Here in MA there are two major issues in the news every day:  heating oil prices and foreclosures.  The "predatory lending" was very heavy here - I don't agree with the popular media assessment of borrowers all being victims and lenders all being scum - but this is definitely a heavier than average foreclosure zone right now.

I did refi the last time they were really low, but if I could get a 30 year in the low 5s without thousands in point costs, that would be worth doing for me.

shardian:
It isn't near as bad as some were making it out to be today. The Dow is only down 158 as of right now. That is a hell of a rebound from how the day started.

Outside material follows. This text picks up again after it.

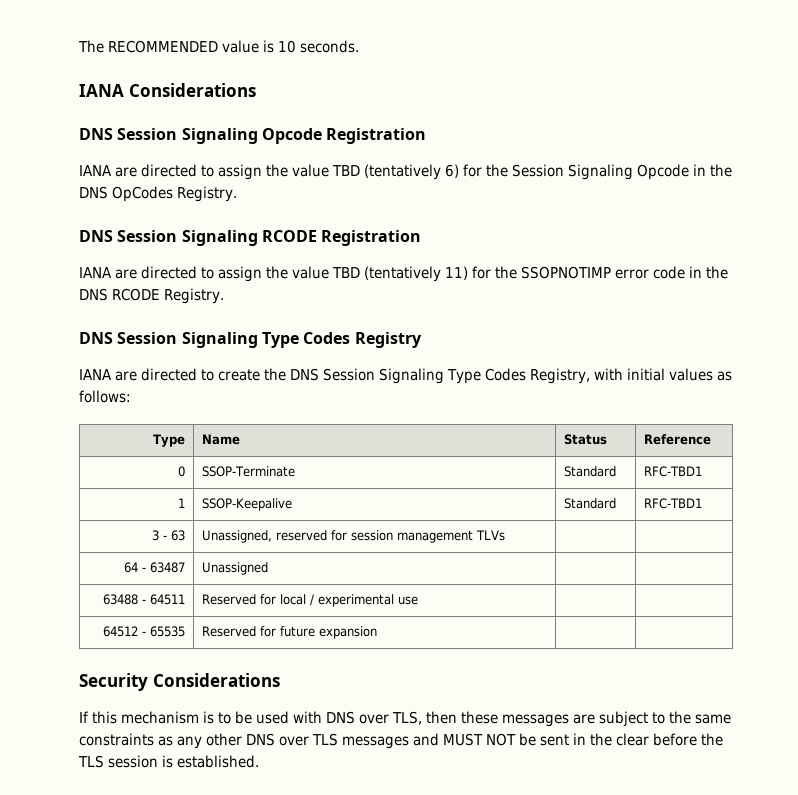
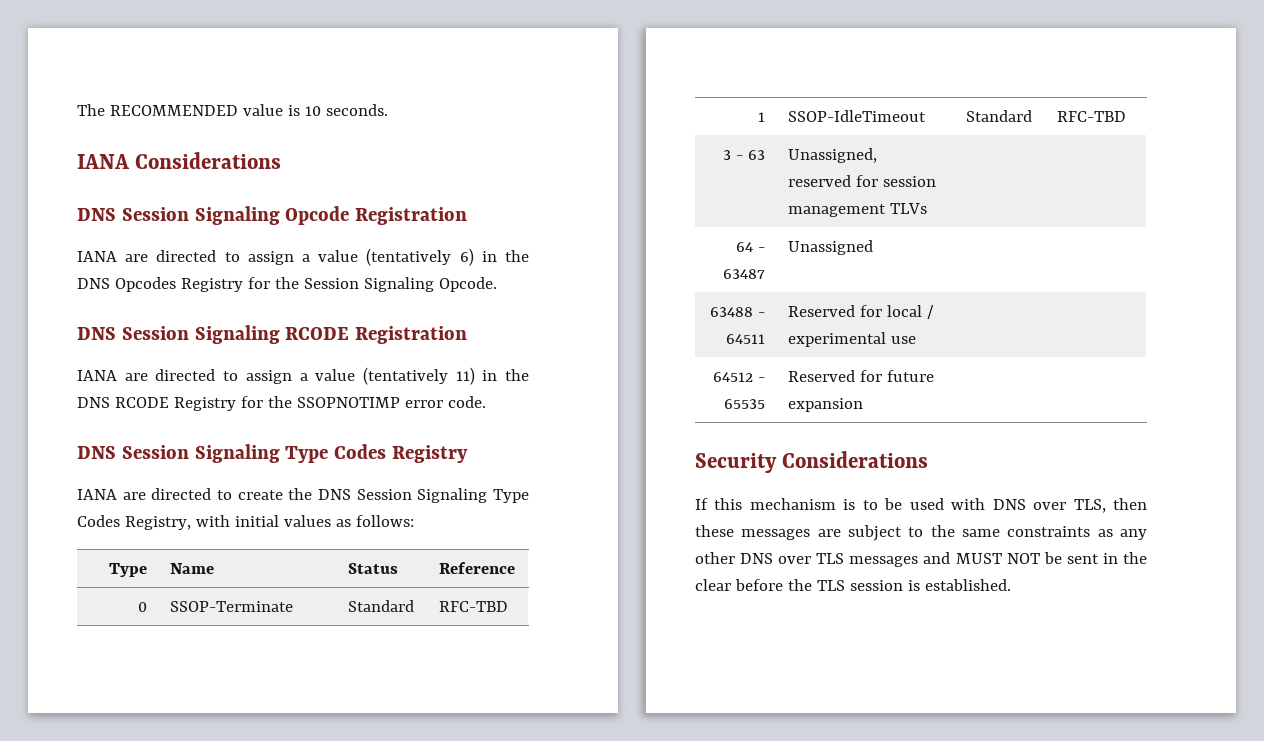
[266,164,732,180] [79,186,237,202] the value TBD (tentatively 6) for the Session Signaling Opcode in the DNS OpCodes Registry. -> [302,248,529,266] [77,277,497,292] a value (tentatively 6) in the DNS Opcodes Registry for the Session Signaling Opcode.
[266,266,728,282] [79,288,224,304] the value TBD (tentatively 11) for the SSOPNOTIMP error code in the DNS RCODE Registry. -> [299,367,529,385] [77,396,486,411] a value (tentatively 11) in the DNS RCODE Registry for the SSOPNOTIMP error code.
[644,466,703,477] [177,498,185,508] [202,498,293,511] [564,498,617,509] [644,498,703,509] RFC-TBD1 // 1 | SSOP-Keepalive | Standard | RFC-TBD1 -> [438,601,508,612] [758,112,766,122] [787,110,926,122] [965,110,1032,122] [1056,111,1126,122] RFC-TBD // 1 | SSOP-IdleTimeout | Standard | RFC-TBD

As to me, I have  a 30 year mortgage locked in at 5.3%, and my 401k doesn't have NEAR enough in it yet for me to panic. If this is the brunt of it, then it really isn't too bad. We'll pull out of it.

If you get a chance, listen to Glen Beck on the whole issue. He has some pretty interesting points.

ChadTower:

5.3 is damn low.  I think I'm at 5.875.  We didn't have the pocket cash to pay points and get it any lower.   :banghead:

shardian:
I went my states first time home buyers program.
No points, no fees, an additional $3000 loan with 0% for 5 years ( and not the kind you have to pay off in 5 years - it literally doesn't accumulate interest for 5 years.) It was totally sweet and hassle free. I tried to deal with a few banks (which were ---uvulas---), and CountryWide (thank goodness I didn't go with them now, huh).

The brokers that strong-armed people into ARM's are definitely part of the current economic problem. They pushed those things like crazy so they got a bigger immediate payday.